**Your objective:**
Go through the entries and write each one out again unchanged.

____________

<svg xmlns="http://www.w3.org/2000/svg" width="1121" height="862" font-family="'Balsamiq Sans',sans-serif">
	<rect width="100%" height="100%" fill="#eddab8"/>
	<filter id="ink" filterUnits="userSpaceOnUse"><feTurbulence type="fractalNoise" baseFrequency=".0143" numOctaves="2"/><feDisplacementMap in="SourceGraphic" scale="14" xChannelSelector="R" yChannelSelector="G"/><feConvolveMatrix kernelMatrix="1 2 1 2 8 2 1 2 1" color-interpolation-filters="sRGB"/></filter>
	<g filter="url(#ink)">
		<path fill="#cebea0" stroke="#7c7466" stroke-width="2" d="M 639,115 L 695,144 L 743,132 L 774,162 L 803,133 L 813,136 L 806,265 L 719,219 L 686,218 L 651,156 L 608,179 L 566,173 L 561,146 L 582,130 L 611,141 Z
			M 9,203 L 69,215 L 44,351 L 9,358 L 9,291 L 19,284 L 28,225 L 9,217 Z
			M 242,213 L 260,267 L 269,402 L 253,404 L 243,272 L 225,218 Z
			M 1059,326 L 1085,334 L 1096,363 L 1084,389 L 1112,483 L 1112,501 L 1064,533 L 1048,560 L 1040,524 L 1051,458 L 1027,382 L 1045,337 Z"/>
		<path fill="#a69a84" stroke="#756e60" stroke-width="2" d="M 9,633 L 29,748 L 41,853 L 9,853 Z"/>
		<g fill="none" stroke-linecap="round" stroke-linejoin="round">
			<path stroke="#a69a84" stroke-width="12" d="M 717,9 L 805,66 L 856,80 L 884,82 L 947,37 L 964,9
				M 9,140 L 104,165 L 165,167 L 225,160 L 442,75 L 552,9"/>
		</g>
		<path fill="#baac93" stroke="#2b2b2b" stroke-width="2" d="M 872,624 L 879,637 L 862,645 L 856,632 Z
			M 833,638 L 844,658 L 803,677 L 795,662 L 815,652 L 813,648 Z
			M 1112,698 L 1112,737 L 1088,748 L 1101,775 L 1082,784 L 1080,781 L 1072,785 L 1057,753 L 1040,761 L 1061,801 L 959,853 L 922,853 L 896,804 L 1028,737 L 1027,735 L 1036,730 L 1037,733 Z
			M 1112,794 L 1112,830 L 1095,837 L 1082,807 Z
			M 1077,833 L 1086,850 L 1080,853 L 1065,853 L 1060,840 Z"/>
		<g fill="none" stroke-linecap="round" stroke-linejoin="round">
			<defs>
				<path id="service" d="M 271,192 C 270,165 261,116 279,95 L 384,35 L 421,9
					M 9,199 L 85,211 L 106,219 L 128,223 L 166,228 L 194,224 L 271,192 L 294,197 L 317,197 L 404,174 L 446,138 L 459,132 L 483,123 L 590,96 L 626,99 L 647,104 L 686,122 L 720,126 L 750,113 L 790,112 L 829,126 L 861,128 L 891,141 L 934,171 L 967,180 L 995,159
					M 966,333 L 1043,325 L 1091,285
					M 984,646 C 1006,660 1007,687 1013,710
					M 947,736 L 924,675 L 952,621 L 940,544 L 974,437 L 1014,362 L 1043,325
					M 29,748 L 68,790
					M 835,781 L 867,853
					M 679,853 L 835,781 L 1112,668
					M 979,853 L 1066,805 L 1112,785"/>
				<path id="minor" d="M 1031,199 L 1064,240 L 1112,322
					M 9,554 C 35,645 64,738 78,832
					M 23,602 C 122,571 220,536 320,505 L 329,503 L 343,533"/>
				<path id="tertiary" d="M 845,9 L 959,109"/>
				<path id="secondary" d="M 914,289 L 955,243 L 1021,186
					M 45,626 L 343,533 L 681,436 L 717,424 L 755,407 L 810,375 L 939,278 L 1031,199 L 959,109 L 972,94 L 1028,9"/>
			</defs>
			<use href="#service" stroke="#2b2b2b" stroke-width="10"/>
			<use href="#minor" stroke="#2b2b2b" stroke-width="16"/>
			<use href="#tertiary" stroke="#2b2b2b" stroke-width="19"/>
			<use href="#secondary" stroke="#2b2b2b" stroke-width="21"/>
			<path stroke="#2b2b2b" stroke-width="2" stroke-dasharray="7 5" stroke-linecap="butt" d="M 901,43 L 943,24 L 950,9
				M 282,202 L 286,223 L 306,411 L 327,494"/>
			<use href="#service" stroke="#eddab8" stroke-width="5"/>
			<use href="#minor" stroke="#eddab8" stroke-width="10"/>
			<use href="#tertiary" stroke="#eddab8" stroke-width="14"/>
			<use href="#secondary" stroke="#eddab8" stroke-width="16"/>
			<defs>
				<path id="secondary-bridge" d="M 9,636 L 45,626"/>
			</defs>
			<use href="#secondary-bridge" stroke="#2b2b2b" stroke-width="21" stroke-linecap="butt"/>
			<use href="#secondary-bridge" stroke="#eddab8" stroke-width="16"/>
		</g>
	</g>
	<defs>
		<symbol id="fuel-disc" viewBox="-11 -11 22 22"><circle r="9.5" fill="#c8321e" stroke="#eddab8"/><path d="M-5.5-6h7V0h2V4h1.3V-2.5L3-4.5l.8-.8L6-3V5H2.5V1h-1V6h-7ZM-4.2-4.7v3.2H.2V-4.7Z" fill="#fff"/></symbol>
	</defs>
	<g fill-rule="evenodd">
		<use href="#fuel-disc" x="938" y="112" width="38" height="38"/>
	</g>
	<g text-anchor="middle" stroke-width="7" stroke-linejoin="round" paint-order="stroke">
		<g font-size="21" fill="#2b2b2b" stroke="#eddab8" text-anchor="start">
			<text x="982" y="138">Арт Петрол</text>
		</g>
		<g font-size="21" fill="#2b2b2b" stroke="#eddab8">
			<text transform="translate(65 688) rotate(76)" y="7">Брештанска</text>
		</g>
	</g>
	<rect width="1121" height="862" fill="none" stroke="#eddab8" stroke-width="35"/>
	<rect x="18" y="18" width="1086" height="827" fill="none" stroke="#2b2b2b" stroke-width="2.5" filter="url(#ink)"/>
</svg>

____________

**Task result:**
<svg xmlns="http://www.w3.org/2000/svg" width="1121" height="862" font-family="'Balsamiq Sans',sans-serif">
	<rect width="100%" height="100%" fill="#eddab8"/>
	<filter id="ink" filterUnits="userSpaceOnUse"><feTurbulence type="fractalNoise" baseFrequency=".0143" numOctaves="2"/><feDisplacementMap in="SourceGraphic" scale="14" xChannelSelector="R" yChannelSelector="G"/><feConvolveMatrix kernelMatrix="1 2 1 2 8 2 1 2 1" color-interpolation-filters="sRGB"/></filter>
	<g filter="url(#ink)">
		<path fill="#cebea0" stroke="#7c7466" stroke-width="2" d="M 639,115 L 695,144 L 743,132 L 774,162 L 803,133 L 813,136 L 806,265 L 719,219 L 686,218 L 651,156 L 608,179 L 566,173 L 561,146 L 582,130 L 611,141 Z
			M 9,203 L 69,215 L 44,351 L 9,358 L 9,291 L 19,284 L 28,225 L 9,217 Z
			M 242,213 L 260,267 L 269,402 L 253,404 L 243,272 L 225,218 Z
			M 1059,326 L 1085,334 L 1096,363 L 1084,389 L 1112,483 L 1112,501 L 1064,533 L 1048,560 L 1040,524 L 1051,458 L 1027,382 L 1045,337 Z"/>
		<path fill="#a69a84" stroke="#756e60" stroke-width="2" d="M 9,633 L 29,748 L 41,853 L 9,853 Z"/>
		<g fill="none" stroke-linecap="round" stroke-linejoin="round">
			<path stroke="#a69a84" stroke-width="12" d="M 717,9 L 805,66 L 856,80 L 884,82 L 947,37 L 964,9
				M 9,140 L 104,165 L 165,167 L 225,160 L 442,75 L 552,9"/>
		</g>
		<path fill="#baac93" stroke="#2b2b2b" stroke-width="2" d="M 872,624 L 879,637 L 862,645 L 856,632 Z
			M 833,638 L 844,658 L 803,677 L 795,662 L 815,652 L 813,648 Z
			M 1112,698 L 1112,737 L 1088,748 L 1101,775 L 1082,784 L 1080,781 L 1072,785 L 1057,753 L 1040,761 L 1061,801 L 959,853 L 922,853 L 896,804 L 1028,737 L 1027,735 L 1036,730 L 1037,733 Z
			M 1112,794 L 1112,830 L 1095,837 L 1082,807 Z
			M 1077,833 L 1086,850 L 1080,853 L 1065,853 L 1060,840 Z"/>
		<g fill="none" stroke-linecap="round" stroke-linejoin="round">
			<defs>
				<path id="service" d="M 271,192 C 270,165 261,116 279,95 L 384,35 L 421,9
					M 9,199 L 85,211 L 106,219 L 128,223 L 166,228 L 194,224 L 271,192 L 294,197 L 317,197 L 404,174 L 446,138 L 459,132 L 483,123 L 590,96 L 626,99 L 647,104 L 686,122 L 720,126 L 750,113 L 790,112 L 829,126 L 861,128 L 891,141 L 934,171 L 967,180 L 995,159
					M 966,333 L 1043,325 L 1091,285
					M 984,646 C 1006,660 1007,687 1013,710
					M 947,736 L 924,675 L 952,621 L 940,544 L 974,437 L 1014,362 L 1043,325
					M 29,748 L 68,790
					M 835,781 L 867,853
					M 679,853 L 835,781 L 1112,668
					M 979,853 L 1066,805 L 1112,785"/>
				<path id="minor" d="M 1031,199 L 1064,240 L 1112,322
					M 9,554 C 35,645 64,738 78,832
					M 23,602 C 122,571 220,536 320,505 L 329,503 L 343,533"/>
				<path id="tertiary" d="M 845,9 L 959,109"/>
				<path id="secondary" d="M 914,289 L 955,243 L 1021,186
					M 45,626 L 343,533 L 681,436 L 717,424 L 755,407 L 810,375 L 939,278 L 1031,199 L 959,109 L 972,94 L 1028,9"/>
			</defs>
			<use href="#service" stroke="#2b2b2b" stroke-width="10"/>
			<use href="#minor" stroke="#2b2b2b" stroke-width="16"/>
			<use href="#tertiary" stroke="#2b2b2b" stroke-width="19"/>
			<use href="#secondary" stroke="#2b2b2b" stroke-width="21"/>
			<path stroke="#2b2b2b" stroke-width="2" stroke-dasharray="7 5" stroke-linecap="butt" d="M 901,43 L 943,24 L 950,9
				M 282,202 L 286,223 L 306,411 L 327,494"/>
			<use href="#service" stroke="#eddab8" stroke-width="5"/>
			<use href="#minor" stroke="#eddab8" stroke-width="10"/>
			<use href="#tertiary" stroke="#eddab8" stroke-width="14"/>
			<use href="#secondary" stroke="#eddab8" stroke-width="16"/>
			<defs>
				<path id="secondary-bridge" d="M 9,636 L 45,626"/>
			</defs>
			<use href="#secondary-bridge" stroke="#2b2b2b" stroke-width="21" stroke-linecap="butt"/>
			<use href="#secondary-bridge" stroke="#eddab8" stroke-width="16"/>
		</g>
	</g>
	<defs>
		<symbol id="fuel-disc" viewBox="-11 -11 22 22"><circle r="9.5" fill="#c8321e" stroke="#eddab8"/><path d="M-5.5-6h7V0h2V4h1.3V-2.5L3-4.5l.8-.8L6-3V5H2.5V1h-1V6h-7ZM-4.2-4.7v3.2H.2V-4.7Z" fill="#fff"/></symbol>
	</defs>
	<g fill-rule="evenodd">
		<use href="#fuel-disc" x="938" y="112" width="38" height="38"/>
	</g>
	<g text-anchor="middle" stroke-width="7" stroke-linejoin="round" paint-order="stroke">
		<g font-size="21" fill="#2b2b2b" stroke="#eddab8" text-anchor="start">
			<text x="982" y="138">Арт Петрол</text>
		</g>
		<g font-size="21" fill="#2b2b2b" stroke="#eddab8">
			<text transform="translate(65 688) rotate(76)" y="7">Брештанска</text>
		</g>
	</g>
	<rect width="1121" height="862" fill="none" stroke="#eddab8" stroke-width="35"/>
	<rect x="18" y="18" width="1086" height="827" fill="none" stroke="#2b2b2b" stroke-width="2.5" filter="url(#ink)"/>
</svg>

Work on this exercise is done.